The proposal is mostly designed this way to make sure existing code is valid. One could add something "with_addr", but I am not convinced that it is really worth it.

zombot · 7 months ago

Does C allow Unicode identifiers now, or is that pseudo code? The code snippets also contain `&`, so something definitely went wrong with the transcoding to HTML.

Besides the sibling comment on C23, it does work fine on GCC.

https://godbolt.org/z/qKejzc1Kb

Whereas clang loudly complains,

https://godbolt.org/z/qWrccWzYW

qsort · 7 months ago

Quoting cppreference:

An identifier is an arbitrarily long sequence of digits, underscores, lowercase and uppercase Latin letters, and Unicode characters specified using \u and \U escape notation(since C99), of class XID_Continue(since C23). A valid identifier must begin with a non-digit character (Latin letter, underscore, or Unicode non-digit character(since C99)(until C23), or Unicode character of class XID_Start)(since C23)). Identifiers are case-sensitive (lowercase and uppercase letters are distinct). Every identifier must conform to Normalization Form C.(since C23)

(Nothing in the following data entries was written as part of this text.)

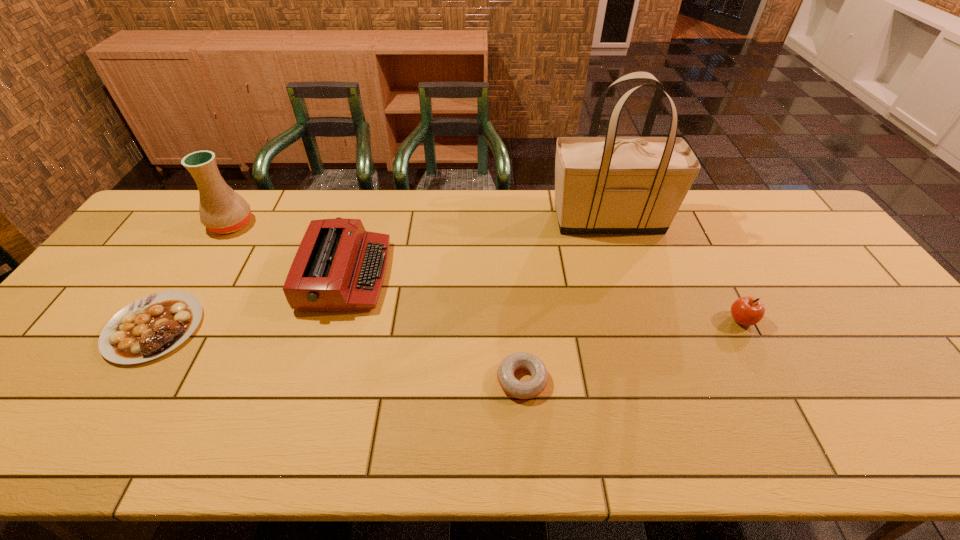
The width and height of the screenshot is (960, 540). In the image, there is a desktop. Find the location of `vacant space at the left edge`. vacant space at the left edge is located at coordinates (56, 354).

This screenshot has width=960, height=540. What are the coordinates of `vacant space at the right edge of the desktop` in the screenshot? It's located at (871, 360).

Where is `free region at the near left corner of the desktop`? free region at the near left corner of the desktop is located at coordinates pos(36,447).

Find the location of `free space between the fifth shortest object and the apple`. free space between the fifth shortest object and the apple is located at coordinates (486, 272).

At what (x,y) coordinates should I click in order to perform the action: click on empty location between the rightmost object and the shopping bag. Please return your answer as a coordinate pair (x, y). The width and height of the screenshot is (960, 540). Looking at the image, I should click on coord(675,270).

Find the location of a particular element. free space between the rightmost object and the fourth object from right to left is located at coordinates (543, 298).

Locate an element on the screen. The width and height of the screenshot is (960, 540). empty location between the tallest object and the typewriter is located at coordinates (477, 247).

Locate an element on the screen. The height and width of the screenshot is (540, 960). free area in between the steak and the pottery is located at coordinates (193, 276).

Identify the location of empty space that is in between the shopping bag and the apple. (675, 270).

I want to click on empty space that is in between the second object from right to left and the fifth shortest object, so click(420, 222).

In practice depends on the compiler.

dgrunwald · 7 months ago

But the source character set remains implementation-defined, so compilers do not have to directly support unicode names, only the escape notation.

Definitely a questionable choice to throw off readers with unicode weirdness in the very first code example.

Implementation-defined until C99, explicitly possible via UCNs aince c99, possible with explicit encoding since C23, but literals are still implementation defined.

unwind · 7 months ago

I can't even view the post, I just get some kind of content management system-like with the page as JSON or something, in pink-on-white. I'm super confused. :|

The answer to your question seems to (still) be "no".